DIRECTIONS FOR THIS TASK: Your output must be the line containing "う考えても現実逃避でしょう。" followed by every later line in the entries below, all copied exactly.

· · ·

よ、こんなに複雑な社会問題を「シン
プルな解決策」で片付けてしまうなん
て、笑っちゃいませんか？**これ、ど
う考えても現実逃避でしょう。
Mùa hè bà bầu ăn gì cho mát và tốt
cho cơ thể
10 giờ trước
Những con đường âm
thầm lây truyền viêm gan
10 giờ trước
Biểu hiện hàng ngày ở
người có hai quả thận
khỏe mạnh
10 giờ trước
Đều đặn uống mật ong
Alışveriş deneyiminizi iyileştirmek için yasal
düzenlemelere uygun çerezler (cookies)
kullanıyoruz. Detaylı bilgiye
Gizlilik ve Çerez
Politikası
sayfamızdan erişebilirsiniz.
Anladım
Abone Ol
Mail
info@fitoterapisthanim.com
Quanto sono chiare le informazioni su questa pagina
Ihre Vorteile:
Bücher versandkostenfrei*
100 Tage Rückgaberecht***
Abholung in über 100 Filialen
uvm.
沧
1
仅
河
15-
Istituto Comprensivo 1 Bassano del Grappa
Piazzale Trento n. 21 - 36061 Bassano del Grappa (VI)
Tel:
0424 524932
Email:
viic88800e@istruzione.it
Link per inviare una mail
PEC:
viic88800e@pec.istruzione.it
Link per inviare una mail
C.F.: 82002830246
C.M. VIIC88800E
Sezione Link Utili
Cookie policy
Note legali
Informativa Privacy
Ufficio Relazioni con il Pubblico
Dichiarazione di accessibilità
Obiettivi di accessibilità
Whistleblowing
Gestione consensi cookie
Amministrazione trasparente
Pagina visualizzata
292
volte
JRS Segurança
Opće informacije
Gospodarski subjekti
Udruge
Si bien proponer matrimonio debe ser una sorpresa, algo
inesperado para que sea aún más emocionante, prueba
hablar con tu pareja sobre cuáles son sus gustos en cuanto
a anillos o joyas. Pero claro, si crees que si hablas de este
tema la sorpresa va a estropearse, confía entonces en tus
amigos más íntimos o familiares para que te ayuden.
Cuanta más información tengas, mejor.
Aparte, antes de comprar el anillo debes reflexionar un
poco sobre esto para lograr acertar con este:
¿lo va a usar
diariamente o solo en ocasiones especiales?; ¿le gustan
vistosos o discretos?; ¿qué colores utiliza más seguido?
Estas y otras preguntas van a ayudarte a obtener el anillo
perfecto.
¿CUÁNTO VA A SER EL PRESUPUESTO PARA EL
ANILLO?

· · ·

RESPONSE TO THIS TASK:
う考えても現実逃避でしょう。
Mùa hè bà bầu ăn gì cho mát và tốt
cho cơ thể
10 giờ trước
Những con đường âm
thầm lây truyền viêm gan
10 giờ trước
Biểu hiện hàng ngày ở
người có hai quả thận
khỏe mạnh
10 giờ trước
Đều đặn uống mật ong
Alışveriş deneyiminizi iyileştirmek için yasal
düzenlemelere uygun çerezler (cookies)
kullanıyoruz. Detaylı bilgiye
Gizlilik ve Çerez
Politikası
sayfamızdan erişebilirsiniz.
Anladım
Abone Ol
Mail
info@fitoterapisthanim.com
Quanto sono chiare le informazioni su questa pagina
Ihre Vorteile:
Bücher versandkostenfrei*
100 Tage Rückgaberecht***
Abholung in über 100 Filialen
uvm.
沧
1
仅
河
15-
Istituto Comprensivo 1 Bassano del Grappa
Piazzale Trento n. 21 - 36061 Bassano del Grappa (VI)
Tel:
0424 524932
Email:
viic88800e@istruzione.it
Link per inviare una mail
PEC:
viic88800e@pec.istruzione.it
Link per inviare una mail
C.F.: 82002830246
C.M. VIIC88800E
Sezione Link Utili
Cookie policy
Note legali
Informativa Privacy
Ufficio Relazioni con il Pubblico
Dichiarazione di accessibilità
Obiettivi di accessibilità
Whistleblowing
Gestione consensi cookie
Amministrazione trasparente
Pagina visualizzata
292
volte
JRS Segurança
Opće informacije
Gospodarski subjekti
Udruge
Si bien proponer matrimonio debe ser una sorpresa, algo
inesperado para que sea aún más emocionante, prueba
hablar con tu pareja sobre cuáles son sus gustos en cuanto
a anillos o joyas. Pero claro, si crees que si hablas de este
tema la sorpresa va a estropearse, confía entonces en tus
amigos más íntimos o familiares para que te ayuden.
Cuanta más información tengas, mejor.
Aparte, antes de comprar el anillo debes reflexionar un
poco sobre esto para lograr acertar con este:
¿lo va a usar
diariamente o solo en ocasiones especiales?; ¿le gustan
vistosos o discretos?; ¿qué colores utiliza más seguido?
Estas y otras preguntas van a ayudarte a obtener el anillo
perfecto.
¿CUÁNTO VA A SER EL PRESUPUESTO PARA EL
ANILLO?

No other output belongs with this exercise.